Choléra-éradication : « Tout dépend de la communauté internationale »

Publié le 2018-12-18 | Le Nouvelliste

Est-on toujours sur le chemin de l’élimination du choléra ? À cette interrogation, le professeur Renaud Piarroux, celui qui a découvert l’origine de l'épidémie en Haïti, a invité le peuple haïtien à ne pas se leurrer.

Vraisemblablement, rien ne dépend de nous. « Ça dépend de l’importance que la communauté internationale, représentée par l’ONU, accorde à l’atteinte de l’objectif d’élimination de l’épidémie en Haïti », a affirmé l’expert en maladies infectieuses, qui intervenait jeudi à la journée scientifique sur le choléra, tenue à l’Université Quisqueya, sur le thème « Huit ans d’épidémie de choléra en Haïti : défis et perspectives ».

Ce même jeudi, accompagné du Dr Stanislas Rebaudet, le professeur Renaud Piarroux a rencontré, à Pétion-Ville, dans l’un des hôtels de la place, les ambassadeurs, les partenaires internationaux afin de les sensibiliser à l’importance de financer le plan de lutte contre l’épidémie qui a déjà fait plus de 10 000 morts.

S’il a fallu attendre six ans pour qu’enfin l’ONU admette son implication dans l’introduction de l’épidémie dans le pays, on ne sait pas encore le temps qu’il faudra aux décideurs internationaux pour assurer le financement du plan de lutte de choléra en Haïti.
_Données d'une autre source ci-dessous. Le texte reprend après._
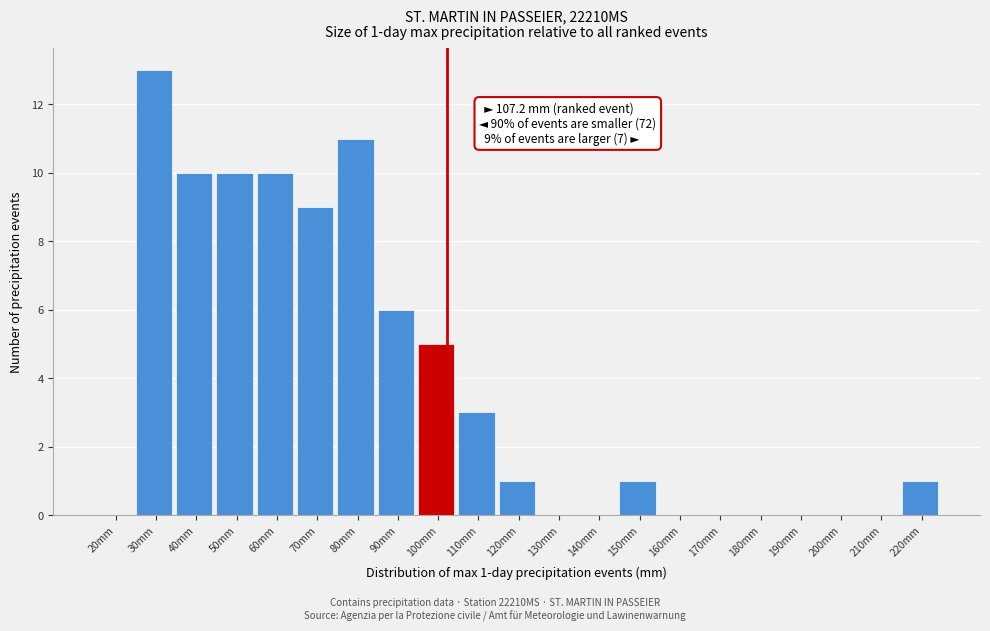

Reading left to right, transcribe all the data shown in this chart.

20mm=0	30mm=13	40mm=10	50mm=10	60mm=10	70mm=9	80mm=11	90mm=6	100mm=5	110mm=3	120mm=1	130mm=0	140mm=0	150mm=1	160mm=0	170mm=0	180mm=0	190mm=0	200mm=0	210mm=0	220mm=1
La communauté internationale ne fait montre d’aucune volonté à investir pour arriver à bout de l’épidémie. En mai 2017, l’Onu n'a recueilli que 2 millions de dollars sur les 400 millions visés et seuls six des 193 États membres ont mis la main à la poche.
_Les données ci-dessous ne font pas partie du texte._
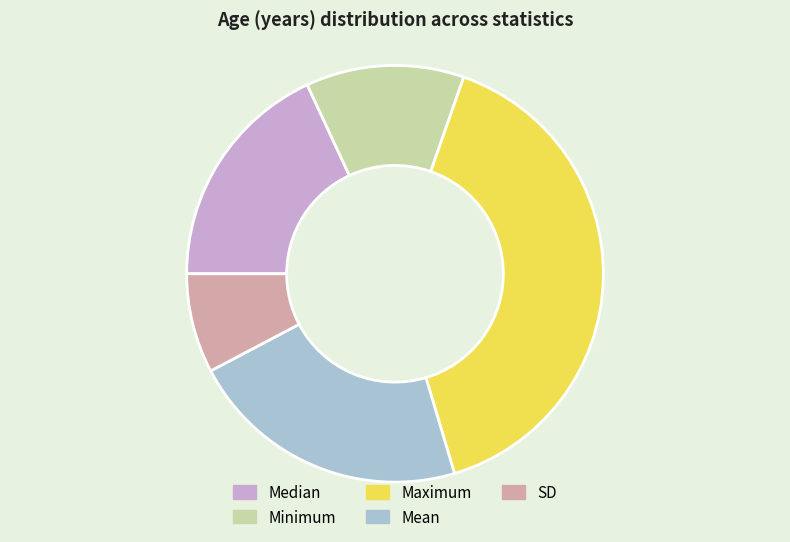

Rank the categories by value from highest to lowest.

Maximum, Mean, Median, Minimum, SD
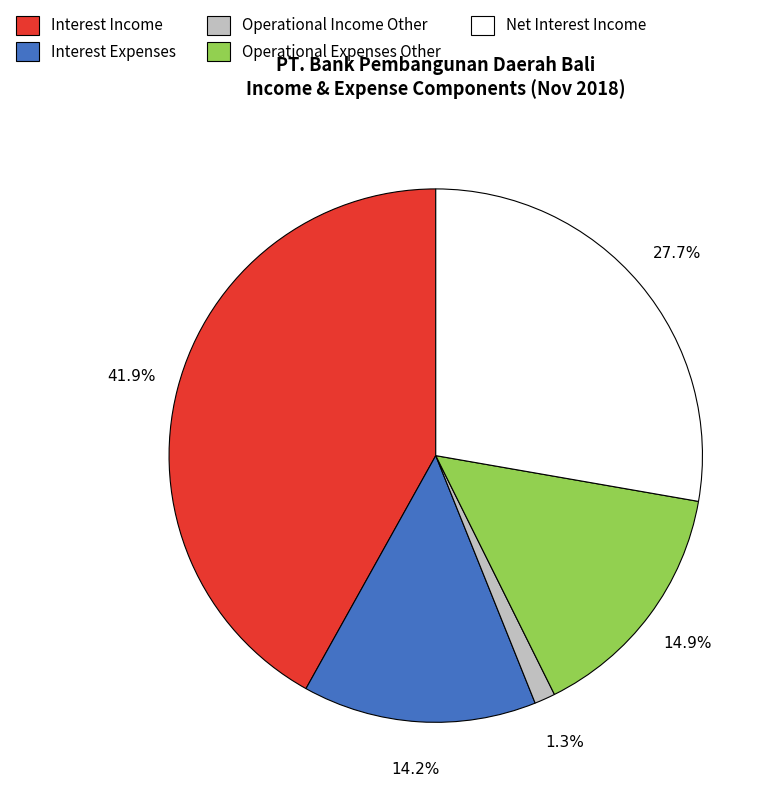

To the nearest percent, what is the difference between the Operational Income Other and Net Interest Income slice percentages?

26%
Le financement est donc le levier de cette lutte. Pour effectivement accorder une réponse rapide aux alertes, il faut du financement, a, pour sa part, expliqué le Dr Stanislas Rebaudet qui présentait les déterminants d’une bonne réponse aux alertes dans la lutte pour l’élimination du choléra. « L’élimination de la transmission dépend de la capacité des pays amis à financer cette lutte », a-t-il soutenu, avant d’expliquer que le plan d’élimination du choléra, promulgué en 2013, commence à donner ses fruits bien qu’il soit mis en place tardivement. « On voit qu'à partir de 2016 il y a une bonne couverture en termes de réponse dans les communes touchées. Il faudra encore améliorer la qualité de la réponse». En effet, ces derniers jours, le pays est sur la bonne voie pour en finir avec cette maladie diarrhéique. Le taux d’incidence diminue considérablement. Les cas suspects sont de moins en moins signalés. En janvier dernier, le pays a enregistré le plus faible taux de cas suspects depuis le début de l’épidémie. Même lors de la saison des pluies, aucune flambée de cas n'avait été répertoriée.

Introduit en Haïti en 2010 par les Casques bleus népalais de la Mission des Nations unies pour la stabilisation en Haïti (MINUSTAH), le choléra a touché plus de 800 000 personnes depuis, et plus de 10 000 en sont mortes. Le financement des activités de lutte contre la maladie reste le grain de sable dans le moteur de l’éradication du vibrio cholerae dans le pays.